Scott está en lo cierto en que El último duelo es una de las películas del año. Su relato sobre un caso real de violación en la Edad Media narrado desde tres perspectivas diferentes sobrecoge a la vez que impresiona, pero por mucho que se trata de una de sus mejores obras recientes, que disponga de un reparto de grandes nombres como Matt Damon, Adam Driver, Ben Affleck o Jodie Comer, esté repleta de épica y disponga de temáticas muy relevantes, no deja de ser un drama adulto de 158 minutos de duración estrenado en un momento donde los espectadores solo tienen ojos para los grandes blockbusters y franquicias. Y como digo no es culpa suya, sino de los hábitos que la industria ha creado en los últimos años.

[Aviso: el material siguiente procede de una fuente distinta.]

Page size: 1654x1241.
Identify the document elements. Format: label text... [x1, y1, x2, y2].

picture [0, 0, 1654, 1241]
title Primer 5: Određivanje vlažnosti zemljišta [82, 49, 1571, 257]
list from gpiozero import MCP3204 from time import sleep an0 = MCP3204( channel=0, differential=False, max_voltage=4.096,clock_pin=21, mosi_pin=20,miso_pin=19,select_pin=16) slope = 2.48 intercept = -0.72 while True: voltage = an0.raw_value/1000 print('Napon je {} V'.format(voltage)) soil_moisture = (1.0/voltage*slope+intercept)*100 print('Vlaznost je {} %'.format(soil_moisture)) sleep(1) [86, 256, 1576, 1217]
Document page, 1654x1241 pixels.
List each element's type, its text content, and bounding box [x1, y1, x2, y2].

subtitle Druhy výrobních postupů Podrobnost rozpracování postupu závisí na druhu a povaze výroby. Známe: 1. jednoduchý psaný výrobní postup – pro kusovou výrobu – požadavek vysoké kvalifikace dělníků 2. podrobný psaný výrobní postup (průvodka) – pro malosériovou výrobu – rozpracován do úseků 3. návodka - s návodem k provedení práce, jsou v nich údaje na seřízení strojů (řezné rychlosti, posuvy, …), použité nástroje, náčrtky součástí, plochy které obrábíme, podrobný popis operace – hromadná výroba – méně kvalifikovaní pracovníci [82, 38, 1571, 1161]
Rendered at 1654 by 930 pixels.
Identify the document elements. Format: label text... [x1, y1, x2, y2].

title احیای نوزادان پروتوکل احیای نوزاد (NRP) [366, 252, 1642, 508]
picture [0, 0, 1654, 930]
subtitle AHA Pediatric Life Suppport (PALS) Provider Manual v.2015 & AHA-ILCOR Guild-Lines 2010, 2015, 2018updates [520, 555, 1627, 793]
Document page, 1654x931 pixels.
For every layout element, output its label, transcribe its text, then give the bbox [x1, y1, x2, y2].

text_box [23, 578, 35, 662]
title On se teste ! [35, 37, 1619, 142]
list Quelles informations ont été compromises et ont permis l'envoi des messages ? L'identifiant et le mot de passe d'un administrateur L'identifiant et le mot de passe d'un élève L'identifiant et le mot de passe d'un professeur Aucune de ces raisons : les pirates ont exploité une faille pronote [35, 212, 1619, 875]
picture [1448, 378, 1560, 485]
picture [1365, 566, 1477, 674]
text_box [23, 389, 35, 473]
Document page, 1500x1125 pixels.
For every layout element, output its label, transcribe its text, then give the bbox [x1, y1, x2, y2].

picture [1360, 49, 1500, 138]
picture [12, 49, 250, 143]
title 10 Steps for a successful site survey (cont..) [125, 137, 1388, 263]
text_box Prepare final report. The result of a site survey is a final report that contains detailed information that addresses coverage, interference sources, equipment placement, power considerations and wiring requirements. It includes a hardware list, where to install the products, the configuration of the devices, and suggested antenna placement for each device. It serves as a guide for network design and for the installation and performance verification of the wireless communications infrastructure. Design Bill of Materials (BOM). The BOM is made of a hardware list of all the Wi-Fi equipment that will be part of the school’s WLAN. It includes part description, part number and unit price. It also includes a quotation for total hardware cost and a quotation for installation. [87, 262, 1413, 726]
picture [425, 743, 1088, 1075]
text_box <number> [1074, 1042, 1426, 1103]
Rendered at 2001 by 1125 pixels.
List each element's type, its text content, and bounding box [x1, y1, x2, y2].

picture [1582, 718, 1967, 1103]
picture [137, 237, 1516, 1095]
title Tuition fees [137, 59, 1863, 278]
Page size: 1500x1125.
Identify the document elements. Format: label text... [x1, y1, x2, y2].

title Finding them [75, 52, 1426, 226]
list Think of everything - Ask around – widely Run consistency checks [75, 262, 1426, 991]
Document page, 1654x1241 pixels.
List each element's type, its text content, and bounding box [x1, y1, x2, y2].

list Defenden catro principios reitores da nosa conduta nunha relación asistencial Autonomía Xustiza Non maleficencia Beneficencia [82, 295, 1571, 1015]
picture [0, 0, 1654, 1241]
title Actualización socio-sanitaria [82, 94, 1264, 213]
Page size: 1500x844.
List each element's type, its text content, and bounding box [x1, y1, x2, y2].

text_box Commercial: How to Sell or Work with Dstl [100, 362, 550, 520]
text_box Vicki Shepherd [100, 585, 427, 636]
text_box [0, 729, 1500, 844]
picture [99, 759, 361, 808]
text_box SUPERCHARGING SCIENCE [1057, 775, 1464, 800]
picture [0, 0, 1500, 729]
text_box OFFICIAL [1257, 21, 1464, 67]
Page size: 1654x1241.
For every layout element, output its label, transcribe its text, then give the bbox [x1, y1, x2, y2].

Por suerte, Scott podrá reconciliarse con el público el estreno de La casa Gucci este viernes 26 de noviembre, pero debería evitar caer en análisis tan simplistas y no culpar tan a la ligera a las nuevas generaciones. Se entiende que es un director de 83 años curtido en un Hollywood muy diferente al actual con una visión distinta del cine que la de generaciones como los millenials, pero debería poder entender que todo evoluciona, que los hábitos de consumo cambian y que las razones van mucho más allá de las decisiones de los propios espectadores.